ÉDITORIAL

« Du charbon, beaucoup de charbon ! »

Les mensonges peuvent changer le résultat d’une élection, mais ils ne peuvent pas changer la réalité.

La preuve en est cette promesse faite par Donald Trump de ressusciter une industrie moribonde, celle du charbon.

Rien de plus simple aux yeux du président désigné, qui a en main un plan en deux points « faciles » : 

1) Abolir les subventions aux énergies renouvelables « très très chères et peu efficaces » ;

2) Éliminer la réglementation « stupide » qui « force des centaines de centrales à charbon à fermer ».

Et tadam ! Du jour au lendemain, les États-Unis pourront se remettre à produire « du charbon propre, beaucoup de charbon propre ! »

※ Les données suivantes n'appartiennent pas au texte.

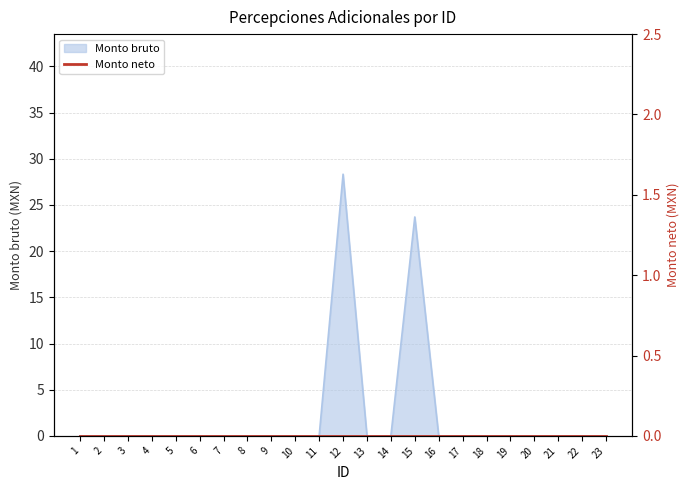

What is the difference between the values at 15 and 6?

23.7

« Nous allons ainsi remettre au travail nos mineurs de charbon », a-t-il scandé à répétition dans les cinq plus grands États producteurs de houille, dont quatre ont fini par lui fournir une claire majorité.

Par où commencer ? Par l’expression qui réunit les mots « charbon » et « propre » ? Par le fait que l’ennemi de la houille n’est ni l’éolien ni le solaire ? Ou par la promesse de faire revivre artificiellement une industrie polluante au moment où les énergies renouvelables créent des emplois à la tonne plutôt que des émissions ?

Il y a tout de même une limite à vouloir revenir à un passé révolu. C’est un peu comme si Donald Trump obligeait Sony à fabriquer des Walkman jaunes !

Le charbon est une industrie qui a fait son temps aux États-Unis. Les statistiques le disent. Les tendances et les prédictions le disent. La presque faillite du géant Peabody le confirme, de même que la baisse constante de l’emploi et de la production de charbon.

Le responsable ? Le gaz de schiste qui, malgré ses inconvénients, a bouleversé le paysage énergétique ces 10 dernières années au point de pousser des centrales et des mines à la fermeture.

Parallèlement, l’industrie des énergies renouvelables a connu un essor fulgurant grâce en bonne partie à l’aide des États et à l’injection de fonds privés.

En seulement trois ans, de 2011 à 2014, le charbon a décliné de 9 % aux États-Unis, tandis que l’éolien a grimpé de 40 % et le solaire… de 577 % !

Résultat : il y a aujourd’hui, selon la firme GTM Research, plus d’Américains qui travaillent dans le solaire… que dans l’ensemble du secteur de l’extraction du gaz et du pétrole !

« Nous voyons clairement des gagnants pour les 25 prochaines années – le gaz naturel, mais surtout l’éolien et le solaire – remplaçant le charbon, champion des 25 dernières années », a indiqué le directeur de l’Agence internationale de l’énergie cette semaine.

Bien sûr que le futur locataire de la Maison-Blanche aura le pouvoir d’aider le charbon. Mais aussi puissant soit-il, il n’est pas tout-puissant.

Il ne pourra empêcher les États d’aider l’éolien, il ne pourra arrêter la baisse drastique des prix du solaire, il ne pourra renverser la baisse des investissements dans les énergies fossiles, il ne pourra à lui seul faire grimper la demande de charbon dans le monde.

Bref, Donald Trump pourra nuire à l’essor des énergies renouvelables en tant que président, mais il n’aura pas le pouvoir de les stopper.